* **TASK OBJECTIVE**
Beginning with the first line below, please restate each line exactly, down to and including the line containing "Map reading. Transcribe".

* **AVAILABLE DATA**
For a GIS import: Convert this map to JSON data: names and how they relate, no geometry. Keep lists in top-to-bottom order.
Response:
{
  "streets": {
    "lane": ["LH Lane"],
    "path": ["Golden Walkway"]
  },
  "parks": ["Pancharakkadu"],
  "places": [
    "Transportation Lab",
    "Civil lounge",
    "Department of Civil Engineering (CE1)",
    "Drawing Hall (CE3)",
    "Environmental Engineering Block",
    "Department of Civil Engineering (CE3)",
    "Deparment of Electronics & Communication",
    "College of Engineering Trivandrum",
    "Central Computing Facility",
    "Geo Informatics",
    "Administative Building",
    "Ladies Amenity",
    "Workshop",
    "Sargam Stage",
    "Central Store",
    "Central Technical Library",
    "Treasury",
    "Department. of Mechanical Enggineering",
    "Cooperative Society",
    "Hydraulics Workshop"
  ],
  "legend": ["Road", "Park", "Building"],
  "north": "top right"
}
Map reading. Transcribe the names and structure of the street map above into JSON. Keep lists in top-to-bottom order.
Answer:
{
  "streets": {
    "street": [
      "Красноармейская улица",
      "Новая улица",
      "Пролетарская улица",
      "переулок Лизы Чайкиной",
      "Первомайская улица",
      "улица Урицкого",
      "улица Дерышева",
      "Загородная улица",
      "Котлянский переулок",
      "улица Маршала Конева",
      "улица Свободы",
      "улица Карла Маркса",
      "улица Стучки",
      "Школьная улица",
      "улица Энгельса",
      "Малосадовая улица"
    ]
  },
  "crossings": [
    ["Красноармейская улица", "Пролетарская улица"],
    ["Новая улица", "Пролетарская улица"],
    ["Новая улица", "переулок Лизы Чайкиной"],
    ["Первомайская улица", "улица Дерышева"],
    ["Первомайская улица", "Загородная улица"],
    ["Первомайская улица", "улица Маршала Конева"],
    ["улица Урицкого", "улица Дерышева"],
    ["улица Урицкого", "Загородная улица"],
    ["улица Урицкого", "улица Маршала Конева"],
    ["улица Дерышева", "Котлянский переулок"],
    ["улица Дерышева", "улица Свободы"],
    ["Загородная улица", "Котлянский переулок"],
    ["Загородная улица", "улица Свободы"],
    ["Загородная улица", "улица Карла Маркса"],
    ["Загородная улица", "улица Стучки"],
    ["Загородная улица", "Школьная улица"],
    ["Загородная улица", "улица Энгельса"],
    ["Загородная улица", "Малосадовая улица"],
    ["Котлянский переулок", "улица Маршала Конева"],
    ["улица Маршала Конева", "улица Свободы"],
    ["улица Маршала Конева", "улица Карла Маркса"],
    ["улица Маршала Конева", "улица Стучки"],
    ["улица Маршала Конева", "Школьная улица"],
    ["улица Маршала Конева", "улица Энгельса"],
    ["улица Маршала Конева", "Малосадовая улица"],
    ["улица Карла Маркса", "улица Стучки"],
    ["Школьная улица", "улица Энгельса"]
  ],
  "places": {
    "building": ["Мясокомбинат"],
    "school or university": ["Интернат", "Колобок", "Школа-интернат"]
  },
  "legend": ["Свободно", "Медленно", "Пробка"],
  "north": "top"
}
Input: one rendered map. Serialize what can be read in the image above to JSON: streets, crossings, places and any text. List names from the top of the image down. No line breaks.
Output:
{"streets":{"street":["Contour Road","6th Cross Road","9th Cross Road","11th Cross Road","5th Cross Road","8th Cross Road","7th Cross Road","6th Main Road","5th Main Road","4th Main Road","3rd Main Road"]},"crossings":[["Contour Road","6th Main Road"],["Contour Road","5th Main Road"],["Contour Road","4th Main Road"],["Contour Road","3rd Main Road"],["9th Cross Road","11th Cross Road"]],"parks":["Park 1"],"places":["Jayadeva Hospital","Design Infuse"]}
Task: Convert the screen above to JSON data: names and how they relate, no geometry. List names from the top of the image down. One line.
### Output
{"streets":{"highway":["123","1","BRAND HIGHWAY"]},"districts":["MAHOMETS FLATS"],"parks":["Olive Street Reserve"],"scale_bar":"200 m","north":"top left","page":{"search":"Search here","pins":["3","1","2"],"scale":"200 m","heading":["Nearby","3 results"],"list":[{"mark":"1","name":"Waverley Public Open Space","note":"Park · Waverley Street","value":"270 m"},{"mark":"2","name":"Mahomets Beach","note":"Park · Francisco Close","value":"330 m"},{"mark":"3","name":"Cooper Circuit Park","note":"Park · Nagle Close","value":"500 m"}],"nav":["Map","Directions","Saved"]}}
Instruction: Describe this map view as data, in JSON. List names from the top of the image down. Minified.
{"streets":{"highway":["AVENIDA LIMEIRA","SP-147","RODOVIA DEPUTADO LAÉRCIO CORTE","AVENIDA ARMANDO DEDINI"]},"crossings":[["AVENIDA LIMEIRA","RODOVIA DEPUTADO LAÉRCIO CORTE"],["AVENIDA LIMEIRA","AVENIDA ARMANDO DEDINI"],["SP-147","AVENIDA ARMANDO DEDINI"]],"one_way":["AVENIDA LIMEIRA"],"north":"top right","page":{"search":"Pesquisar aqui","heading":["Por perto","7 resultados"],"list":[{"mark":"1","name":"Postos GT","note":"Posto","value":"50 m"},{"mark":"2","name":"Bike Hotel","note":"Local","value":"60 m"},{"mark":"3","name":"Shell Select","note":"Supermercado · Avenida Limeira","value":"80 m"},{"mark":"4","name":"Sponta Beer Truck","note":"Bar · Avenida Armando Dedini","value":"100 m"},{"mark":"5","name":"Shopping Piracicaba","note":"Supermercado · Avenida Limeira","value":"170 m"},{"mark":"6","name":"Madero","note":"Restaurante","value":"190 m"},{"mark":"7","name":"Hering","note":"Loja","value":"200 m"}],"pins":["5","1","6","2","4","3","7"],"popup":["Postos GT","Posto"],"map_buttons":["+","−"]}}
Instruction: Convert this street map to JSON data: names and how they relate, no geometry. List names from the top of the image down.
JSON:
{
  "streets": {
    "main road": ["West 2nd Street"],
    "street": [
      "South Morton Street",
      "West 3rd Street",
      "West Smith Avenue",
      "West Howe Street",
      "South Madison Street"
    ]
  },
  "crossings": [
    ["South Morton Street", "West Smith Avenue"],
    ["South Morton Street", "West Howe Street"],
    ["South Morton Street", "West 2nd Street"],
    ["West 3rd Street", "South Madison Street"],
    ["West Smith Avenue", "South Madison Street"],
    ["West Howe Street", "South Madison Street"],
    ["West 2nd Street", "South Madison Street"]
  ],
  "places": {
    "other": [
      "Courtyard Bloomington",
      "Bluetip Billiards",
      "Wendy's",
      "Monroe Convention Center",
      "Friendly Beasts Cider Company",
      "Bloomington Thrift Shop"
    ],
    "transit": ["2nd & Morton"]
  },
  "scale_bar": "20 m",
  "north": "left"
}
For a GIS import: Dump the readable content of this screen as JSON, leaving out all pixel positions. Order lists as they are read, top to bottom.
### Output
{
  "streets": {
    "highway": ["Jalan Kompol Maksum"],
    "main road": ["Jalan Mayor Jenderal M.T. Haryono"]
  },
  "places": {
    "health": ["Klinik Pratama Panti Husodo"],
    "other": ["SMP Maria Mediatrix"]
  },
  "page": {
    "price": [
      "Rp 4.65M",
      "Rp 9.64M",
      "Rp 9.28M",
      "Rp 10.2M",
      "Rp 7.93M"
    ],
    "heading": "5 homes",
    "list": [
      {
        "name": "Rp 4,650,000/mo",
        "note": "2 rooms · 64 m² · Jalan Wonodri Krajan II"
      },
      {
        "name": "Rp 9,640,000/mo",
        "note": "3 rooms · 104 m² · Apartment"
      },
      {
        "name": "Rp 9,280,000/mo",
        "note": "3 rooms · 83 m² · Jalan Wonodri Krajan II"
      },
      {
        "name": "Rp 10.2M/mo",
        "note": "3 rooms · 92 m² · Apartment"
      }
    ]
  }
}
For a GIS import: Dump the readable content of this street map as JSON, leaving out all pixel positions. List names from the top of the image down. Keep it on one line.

* **THE ANSWER**
For a GIS import: Convert this map to JSON data: names and how they relate, no geometry. Keep lists in top-to-bottom order.
Response:
{
  "streets": {
    "lane": ["LH Lane"],
    "path": ["Golden Walkway"]
  },
  "parks": ["Pancharakkadu"],
  "places": [
    "Transportation Lab",
    "Civil lounge",
    "Department of Civil Engineering (CE1)",
    "Drawing Hall (CE3)",
    "Environmental Engineering Block",
    "Department of Civil Engineering (CE3)",
    "Deparment of Electronics & Communication",
    "College of Engineering Trivandrum",
    "Central Computing Facility",
    "Geo Informatics",
    "Administative Building",
    "Ladies Amenity",
    "Workshop",
    "Sargam Stage",
    "Central Store",
    "Central Technical Library",
    "Treasury",
    "Department. of Mechanical Enggineering",
    "Cooperative Society",
    "Hydraulics Workshop"
  ],
  "legend": ["Road", "Park", "Building"],
  "north": "top right"
}
Map reading. Transcribe the names and structure of the street map above into JSON. Keep lists in top-to-bottom order.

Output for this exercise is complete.